### WHAT YOU NEED TO DO:
1. In the Olympic team summary, substitute "Interim Games" for "Intercalated Games" and reproduce the passage between "Summer Olympics appearances" and "Games –––– Australasia (1908–1912)", inclusive.
2. List every medal category in the Olympic team summary together with the count given for it, leaving out the total.
3. Carry on the Olympic team summary from the point where it stops.

- IOC code: AUS
- NOC: Australian Olympic Federation

in Montreal
- Competitors: 180 (146 men, 34 women) in 20 sports
- Flag bearers: Raelene Boyle (opening) Robert Haigh (closing)
- Medals Ranked 32nd: Gold 0 Silver 1 Bronze 4 Total 5

Summer Olympics appearances (overview)
- 1896; 1900; 1904; 1908; 1912; 1920; 1924; 1928; 1932; 1936; 1948; 1952; 1956; 1960; 1964; 1968; 1972; 1976; 1980; 1984; 1988; 1992; 1996; 2000; 2004; 2008; 2012; 2016; 2020; 2024;

Other related appearances
- 1906 Intercalated Games –––– Australasia (1908–1912)

### Records excerpted from a collection:
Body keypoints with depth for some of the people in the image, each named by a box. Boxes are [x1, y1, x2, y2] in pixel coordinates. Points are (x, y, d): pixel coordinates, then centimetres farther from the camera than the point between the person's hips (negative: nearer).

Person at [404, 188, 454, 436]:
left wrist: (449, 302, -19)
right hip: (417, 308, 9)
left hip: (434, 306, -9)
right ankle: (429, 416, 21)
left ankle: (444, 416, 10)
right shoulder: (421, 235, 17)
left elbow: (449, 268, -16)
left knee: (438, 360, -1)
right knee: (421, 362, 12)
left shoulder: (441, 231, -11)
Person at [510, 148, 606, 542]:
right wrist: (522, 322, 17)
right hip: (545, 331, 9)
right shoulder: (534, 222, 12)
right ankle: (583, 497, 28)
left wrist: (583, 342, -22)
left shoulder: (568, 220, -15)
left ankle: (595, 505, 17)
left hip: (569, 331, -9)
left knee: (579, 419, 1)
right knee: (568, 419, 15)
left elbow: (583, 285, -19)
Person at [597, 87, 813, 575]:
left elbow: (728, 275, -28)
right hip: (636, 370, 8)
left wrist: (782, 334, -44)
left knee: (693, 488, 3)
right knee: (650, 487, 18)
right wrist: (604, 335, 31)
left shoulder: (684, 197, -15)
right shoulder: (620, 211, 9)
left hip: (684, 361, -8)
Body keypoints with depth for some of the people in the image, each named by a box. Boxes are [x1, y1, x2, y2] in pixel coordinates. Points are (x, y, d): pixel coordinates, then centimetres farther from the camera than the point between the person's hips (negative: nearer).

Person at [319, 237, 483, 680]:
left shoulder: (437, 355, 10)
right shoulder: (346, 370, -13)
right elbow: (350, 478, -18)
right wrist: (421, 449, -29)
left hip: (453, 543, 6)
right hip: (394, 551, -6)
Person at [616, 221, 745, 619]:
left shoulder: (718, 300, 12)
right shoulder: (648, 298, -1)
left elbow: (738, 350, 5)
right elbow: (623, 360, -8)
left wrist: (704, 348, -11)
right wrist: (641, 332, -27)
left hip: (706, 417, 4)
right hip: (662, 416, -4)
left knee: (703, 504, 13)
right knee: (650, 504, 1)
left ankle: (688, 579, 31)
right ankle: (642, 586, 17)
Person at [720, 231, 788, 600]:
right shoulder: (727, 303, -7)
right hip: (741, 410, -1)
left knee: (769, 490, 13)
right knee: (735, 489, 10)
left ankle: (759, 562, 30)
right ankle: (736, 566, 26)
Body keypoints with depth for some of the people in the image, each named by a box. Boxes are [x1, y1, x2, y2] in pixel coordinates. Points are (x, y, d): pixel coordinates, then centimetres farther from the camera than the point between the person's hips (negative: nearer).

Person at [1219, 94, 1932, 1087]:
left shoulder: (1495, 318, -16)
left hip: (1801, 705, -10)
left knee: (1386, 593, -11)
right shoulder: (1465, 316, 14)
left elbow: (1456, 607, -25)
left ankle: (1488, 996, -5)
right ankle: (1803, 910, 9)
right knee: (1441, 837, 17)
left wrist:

### RESULTS FOR EACH TASK:
1.
Summer Olympics appearances (overview)
- 1896; 1900; 1904; 1908; 1912; 1920; 1924; 1928; 1932; 1936; 1948; 1952; 1956; 1960; 1964; 1968; 1972; 1976; 1980; 1984; 1988; 1992; 1996; 2000; 2004; 2008; 2012; 2016; 2020; 2024;

Other related appearances
- 1906 Interim Games –––– Australasia (1908–1912)

2.
Gold: 0
Silver: 1
Bronze: 4

3.
= Australia at the 1976 Summer Olympics =

Australia competed at the 1976 Summer Olympics in Montreal, Quebec, Canada. 180 competitors, 146 men and 34 women, took part in 115 events in 20 sports. Australia performed poorly, winning one silver and four bronze medals, finishing thirty-second on the medals table. This result caused significant negative backlash within the country, and spurred Prime Minister Malcolm Fraser to set up the Australian Institute of Sport.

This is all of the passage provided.